男がイケメンな事もあり、かなり絵になる光景であった。
おまけに、男が装備する磨き抜かれた白銀の鎧や、厳かな意匠が凝らされた白い鞘に収まる長剣は、素人の俺が見ても高級装備とわかる代物だった為、かなりやり手の騎士にも見えたのである。

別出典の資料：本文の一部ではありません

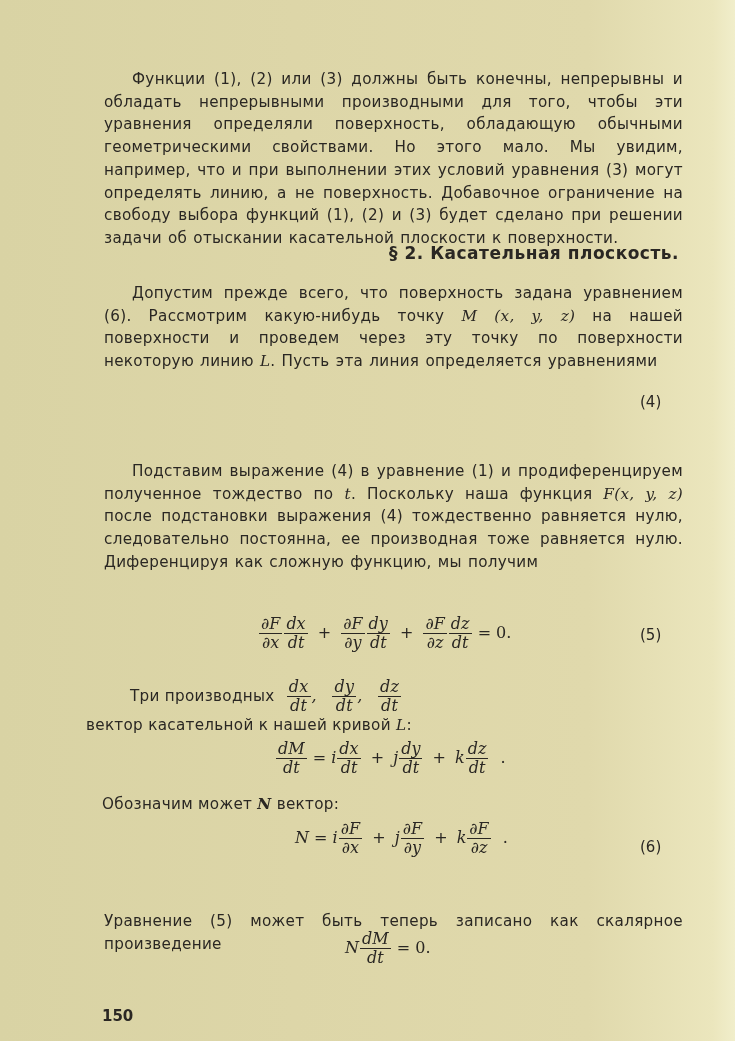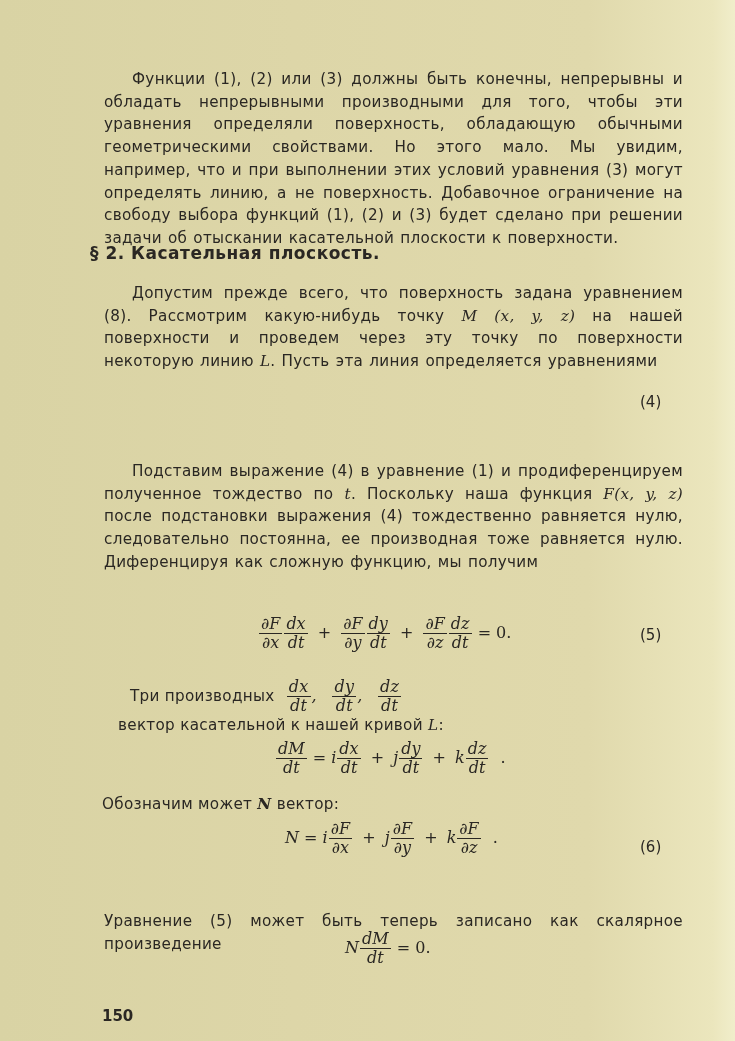--- a/index.html
+++ b/index.html
@@ -18,22 +18,22 @@
     font-family: "DejaVu Sans", sans-serif;
     font-size: 15.2px;
     line-height: 22.7px;
     text-align: justify;
     letter-spacing: 0.3px;
     word-spacing: 1px;
   }
   .text-block p { margin: 2px; text-indent: 28px; }
   .text-block p.noindent { text-indent: 0; }
   .heading {
-    position: absolute; left: 90px; width: 583px; top: 243px;
-    text-align: left;
+    position: absolute; left: 96px; width: 583px; top: 243px;
+    text-align: right;
     font-family: "DejaVu Sans", sans-serif;
     font-weight: bold;
     font-size: 17px;
     letter-spacing: 0.5px;
   }
   .it { font-family: "DejaVu Serif", serif; font-style: italic; }
   .formula {
     position: absolute;
     font-family: "DejaVu Serif", serif;
     font-style: italic;
@@ -61,21 +61,21 @@
 
 <div class="page">
 
   <div class="text-block" style="top:66px;">
     <p>Функции (1), (2) или (3) должны быть конечны, непрерывны и обладать непрерывными производными для того, чтобы эти уравнения определяли поверхность, обладающую обычными геометрическими свойствами. Но этого мало. Мы увидим, например, что и при выполнении этих условий уравнения (3) могут определять линию, а не поверхность. Добавочное ограничение на свободу выбора функций (1), (2) и (3) будет сделано при решении задачи об отыскании касательной плоскости к поверхности.</p>
   </div>
 
   <div class="heading">§ 2. Касательная плоскость.</div>
 
   <div class="text-block" style="top:280px;">
-    <p><span>Допустим прежде всего, что поверхность задана уравнением (8). Рассмотрим какую-нибудь точку </span><span class="it">M (x, y, z)</span><span> на нашей поверхности и проведем через эту точку по поверхности некоторую линию </span><span class="it">L</span><span>. Пусть эта линия определяется уравнениями</span></p>
+    <p><span>Допустим прежде всего, что поверхность задана уравнением (6). Рассмотрим какую-нибудь точку </span><span class="it">M (x, y, z)</span><span> на нашей поверхности и проведем через эту точку по поверхности некоторую линию </span><span class="it">L</span><span>. Пусть эта линия определяется уравнениями</span></p>
   </div>
 
   <div class="eqnum" style="top:393px;">(4)</div>
 
   <div class="text-block" style="top:458px;">
     <p><span>Подставим выражение (4) в уравнение (1) и продиференцируем полученное тождество по </span><span class="it">t</span><span>. Поскольку наша функция </span><span class="it">F(x, y, z)</span><span> после подстановки выражения (4) тождественно равняется нулю, следовательно постоянна, ее производная тоже равняется нулю. Диференцируя как сложную функцию, мы получим</span></p>
   </div>
 
   <div class="formula" style="left:258px; top:615px;">
     <span class="frac">
@@ -115,21 +115,21 @@
       <span class="frac" style="margin-left:10px;">
           <span class="num">dy</span>
           <span class="den">dt</span>
         </span>,
       <span class="frac" style="margin-left:10px;">
           <span class="num">dz</span>
           <span class="den">dt</span>
         </span>
     </span>
   </div>
-  <div style="position:absolute; left:118px; top:716px; font-family:'DejaVu Sans',sans-serif; font-size:15.2px; letter-spacing:0.3px; white-space:nowrap;">
+  <div style="position:absolute; left:86px; top:716px; font-family:'DejaVu Sans',sans-serif; font-size:15.2px; letter-spacing:0.3px; white-space:nowrap;">
     <span>вектор касательной к нашей кривой </span><span class="it">L</span><span>:</span>
   </div>
 
   <div class="formula" style="left:275px; top:740px;">
     <span class="frac">
         <span class="num">dM</span>
         <span class="den">dt</span>
       </span>
     <span class="up">=</span>
     <span>i</span><span class="frac">
@@ -146,21 +146,21 @@
         <span class="num">dz</span>
         <span class="den">dt</span>
       </span>
     <span class="up" style="margin-left:6px;">.</span>
   </div>
 
   <div style="position:absolute; left:102px; top:795px; font-family:'DejaVu Sans',sans-serif; font-size:15.2px; letter-spacing:0.3px; white-space:nowrap;">
     <span>Обозначим может </span><span class="it" style="font-weight:bold;">N</span><span> вектор:</span>
   </div>
 
-  <div class="formula" style="left:285px; top:820px;">
+  <div class="formula" style="left:295px; top:820px;">
     <span>N</span>
     <span class="up">=</span>
     <span>i</span><span class="frac">
         <span class="num">∂F</span>
         <span class="den">∂x</span>
       </span>
     <span class="op">+</span>
     <span>j</span><span class="frac">
         <span class="num">∂F</span>
         <span class="den">∂y</span>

「ん? あ、ああ……あの男か。あれはヴァリアス将軍の側近でな、ハルミアという名の騎士だ」
「へぇ、側近の方なのですか……。では、あの方も、遺跡での実験に参加されるのですね」
「ああ、それで来てもらったのだからな」
「そうですか」
どうやらあの騎士は、遺跡での実験の為に呼ばれたようだ。
(一体何をさせるつもりなのだろうか……。この間の説明だと、魔法を使える者を必要としているように聞こえたが……まぁいい……あまり詮索しないでおこう。俺は自分の出来る範囲の事だけしとけばいいんだし。さて、それよりも問題なのは、ヴァロムさんの次の指示だ。はぁ……頭が痛い)
そうなのである。
実を言うと俺は、遺跡の事よりも、そっちの事で頭を悩ませているのであった。
グランマージで受け取った筒の中に、今後について書かれた指南書のような物が入っていたのだが、それには非常に面倒な事が幾つか書かれていたのだ。
(はぁ……まずは、ラヴァナ・ヴィザーク地区に住む代書屋のルグエンという人物の所に向かうんだったな。ああもう……面倒臭い事ばっか続くなぁ……ン?)
ふとそんな事を考えていると、ウォーレンさんが首を傾げて俺を見ていた。